The use of SLNB in patients with ductal carcinoma in situ is also controversial because of the low morbidity of SLNB and the small but significant rate of metastatic disease in ductal carcinoma in situ patients; it is advisable to identify patients who may benefit from this practice. SLNB may be justifiable in patients with palpable and mammographic mass, those with histologically high nuclear grade or high grade with necrosis and those with multicentric disease requiring mastectomy. The histologic underestimation of an invasive disease by core needle biopsy may also justify performing SLNB in patients with ductal carcinoma in situ diagnosed by core needle biopsy.

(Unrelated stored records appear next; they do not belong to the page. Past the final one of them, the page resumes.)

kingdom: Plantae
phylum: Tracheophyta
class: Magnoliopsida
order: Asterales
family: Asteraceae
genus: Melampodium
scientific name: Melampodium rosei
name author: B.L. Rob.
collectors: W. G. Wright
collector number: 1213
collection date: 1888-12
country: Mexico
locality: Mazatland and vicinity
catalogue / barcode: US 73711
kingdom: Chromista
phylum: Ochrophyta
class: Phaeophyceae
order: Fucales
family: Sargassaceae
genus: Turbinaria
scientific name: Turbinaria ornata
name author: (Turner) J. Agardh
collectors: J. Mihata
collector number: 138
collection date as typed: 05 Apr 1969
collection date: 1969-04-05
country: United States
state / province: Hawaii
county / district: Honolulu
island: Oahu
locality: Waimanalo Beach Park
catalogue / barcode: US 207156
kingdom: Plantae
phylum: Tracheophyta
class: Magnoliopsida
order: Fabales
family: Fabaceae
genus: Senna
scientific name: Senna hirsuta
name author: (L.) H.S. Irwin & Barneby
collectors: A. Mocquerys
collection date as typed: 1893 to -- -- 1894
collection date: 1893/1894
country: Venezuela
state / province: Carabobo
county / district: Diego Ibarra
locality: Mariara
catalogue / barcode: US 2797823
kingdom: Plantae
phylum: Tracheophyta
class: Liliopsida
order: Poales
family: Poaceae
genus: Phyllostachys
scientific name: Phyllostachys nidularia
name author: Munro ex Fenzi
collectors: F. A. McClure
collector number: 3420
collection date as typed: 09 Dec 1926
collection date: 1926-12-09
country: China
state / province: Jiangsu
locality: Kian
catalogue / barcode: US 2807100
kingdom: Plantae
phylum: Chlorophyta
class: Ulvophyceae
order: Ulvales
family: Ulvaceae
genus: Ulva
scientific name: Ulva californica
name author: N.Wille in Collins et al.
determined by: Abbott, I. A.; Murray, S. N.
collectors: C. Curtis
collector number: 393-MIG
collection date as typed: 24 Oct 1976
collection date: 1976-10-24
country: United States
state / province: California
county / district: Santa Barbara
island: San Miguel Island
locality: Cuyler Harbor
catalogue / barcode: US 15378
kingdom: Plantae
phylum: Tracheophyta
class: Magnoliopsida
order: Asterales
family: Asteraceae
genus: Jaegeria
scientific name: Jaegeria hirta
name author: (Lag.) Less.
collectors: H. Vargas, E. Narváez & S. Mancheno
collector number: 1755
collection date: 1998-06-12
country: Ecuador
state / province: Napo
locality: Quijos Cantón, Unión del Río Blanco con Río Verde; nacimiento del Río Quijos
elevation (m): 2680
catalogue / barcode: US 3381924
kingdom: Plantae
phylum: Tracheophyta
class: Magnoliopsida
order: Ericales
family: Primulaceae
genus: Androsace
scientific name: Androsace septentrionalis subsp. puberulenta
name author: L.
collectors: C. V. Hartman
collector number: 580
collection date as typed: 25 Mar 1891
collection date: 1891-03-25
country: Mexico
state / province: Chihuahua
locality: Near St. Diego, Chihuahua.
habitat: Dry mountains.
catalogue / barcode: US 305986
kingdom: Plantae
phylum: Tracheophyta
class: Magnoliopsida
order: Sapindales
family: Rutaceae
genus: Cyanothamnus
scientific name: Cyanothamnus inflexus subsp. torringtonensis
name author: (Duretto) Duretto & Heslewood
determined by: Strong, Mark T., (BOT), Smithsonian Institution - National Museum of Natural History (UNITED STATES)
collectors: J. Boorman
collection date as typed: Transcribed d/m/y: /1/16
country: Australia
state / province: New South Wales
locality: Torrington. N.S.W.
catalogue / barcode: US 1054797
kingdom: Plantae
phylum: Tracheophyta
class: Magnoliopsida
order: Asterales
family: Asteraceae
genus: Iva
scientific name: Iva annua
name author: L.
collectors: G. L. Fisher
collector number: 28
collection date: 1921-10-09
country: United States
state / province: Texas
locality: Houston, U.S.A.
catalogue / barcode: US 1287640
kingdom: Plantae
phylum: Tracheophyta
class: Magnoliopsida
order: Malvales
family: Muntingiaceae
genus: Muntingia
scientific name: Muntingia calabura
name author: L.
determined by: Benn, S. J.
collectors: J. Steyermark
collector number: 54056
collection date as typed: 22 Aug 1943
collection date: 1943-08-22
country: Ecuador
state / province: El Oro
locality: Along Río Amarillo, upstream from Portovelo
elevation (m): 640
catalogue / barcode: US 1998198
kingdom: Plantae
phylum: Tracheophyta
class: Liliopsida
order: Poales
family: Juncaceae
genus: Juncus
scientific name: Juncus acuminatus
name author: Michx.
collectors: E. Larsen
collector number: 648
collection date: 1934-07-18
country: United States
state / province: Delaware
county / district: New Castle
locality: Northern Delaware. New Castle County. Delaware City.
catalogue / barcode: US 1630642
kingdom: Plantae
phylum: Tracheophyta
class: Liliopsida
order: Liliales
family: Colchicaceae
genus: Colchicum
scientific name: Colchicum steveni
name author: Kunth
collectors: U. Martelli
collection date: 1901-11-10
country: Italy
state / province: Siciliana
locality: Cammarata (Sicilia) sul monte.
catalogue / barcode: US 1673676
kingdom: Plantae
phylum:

In summary, in the last several years enhanced public awareness, advanced technology in breast imaging and molecular genetic testing have resulted in earlier breast cancer detection. In addition, minimally invasive diagnostic and therapeutic procedures and molecular targeted therapy have brought significant change in the fundamental delivery of breast health care. These changes have brought unique challenges to pathologists, radiologists, surgeons, oncologists, researchers, and above all the patients. To overcome these challenges, attempts should be made to balance between the enthusiasm of adapting new procedures and the wisdom behind adhering to the scientifically sound measures. SLNB is just another minimally invasive procedure, which has a great deal of potentiality to minimize the cost and the discomfort associated with axillary node sampling. There are however, many questions, which are waiting for an answer. Perhaps the current and ongoing clinical trials will bring some light. Long term follow up studies will yield more accurate assessment of prognostic significance of SLNB and its value in the prevention of breast cancer related morbidity and its prognostic significance.